A feira é o lugar das múltiplas vivências, contemplando o sujeito nas diversas

interações do cotidiano, imprimindo em seu dia a dia as diferentes trocas de saberes

e dizeres, contribuindo para a construção de significados ímpares. Nesse sentido o

que vem a ser lugar?

Ao se pensar em conceito de lugar nos deparamos corriqueiramente com

distintos significados atribuído ao mesmo, tornando assim uma difícil missão de

conceder a ele uma única significação. Relph (2012) em seus estudos já

demonstrou tal situação “lugar é uma palavra usada comumente na linguagem

cotidiana, mas se trata de um conceito evasivo”. Tal fato é perceptível ao

depararmos com o dicionário, onde o lugar é apresentado com diversos significados

sendo eles:

1 - Qualquer espaço. 2 Espaço que pode ser ocupado por algo ou alguém ;

3 - Um espaço para sentar, pré definido ; 4 - Espaço definido como

destinado a alguma coisa ou alguém; 5 - Posição numa classificação ; 6 –

Emprego; 7 - Indefinidas cidades, regiões ou países; 8 – Ambiente 9 –

Posição; 10 - Causar, provocar ; 11 – Posto; 12 - Espaço apropriado para

alguma coisa; 13 - Categoria em que faz parte, posição que ocupa ou

representa; 14 - Permitir ou negar emoções; 15 - Certo ponto de um filme,

de uma leitura ou narrativa; 16 - Rumo, destino; 17 – Vizinhança (Aurélio,

Dicionário online.)

**Dados fornecidos:**
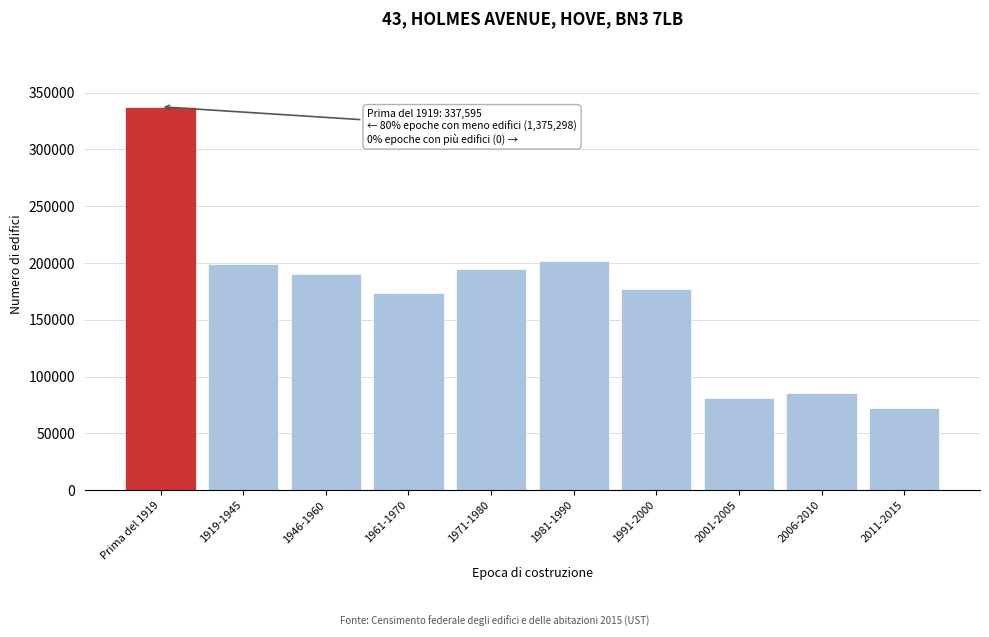

Reading left to right, what are all the values shown in this chart?

Prima del 1919=337595	1919-1945=199495	1946-1960=190133	1961-1970=173301	1971-1980=195121	1981-1990=201477	1991-2000=177448	2001-2005=81034	2006-2010=85358	2011-2015=71931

**Tarefas propostas:**
a) No trecho sobre a feira e o conceito de lugar, como Relph (2012) descreve a palavra "lugar"?
b) Dê sequência ao texto sobre a feira e o conceito de lugar, escrevendo o que viria depois da referência ao dicionário Aurélio.
O material não tem qualquer papel nesta atividade.

**Respostas do exercício:**
a) Como uma palavra usada comumente na linguagem cotidiana, mas que se trata de um conceito evasivo.

b)
Percebe-se assim que muitas definições encontradas no dicionário

correlacionam lugar com o espaço, posição, localidade, emoção, destino entre

outras. Tal realidade indica uma banalização de sentido devido sua complexidade

conceitual, isso porque, diversos autores discutem sob perspectivas diferentes.

O lugar é hoje considerado um dos conceitos fundamentais na Geografia. No

entanto até a década de 1970 era desvalorizado. Como Holzer (2012, p. 281)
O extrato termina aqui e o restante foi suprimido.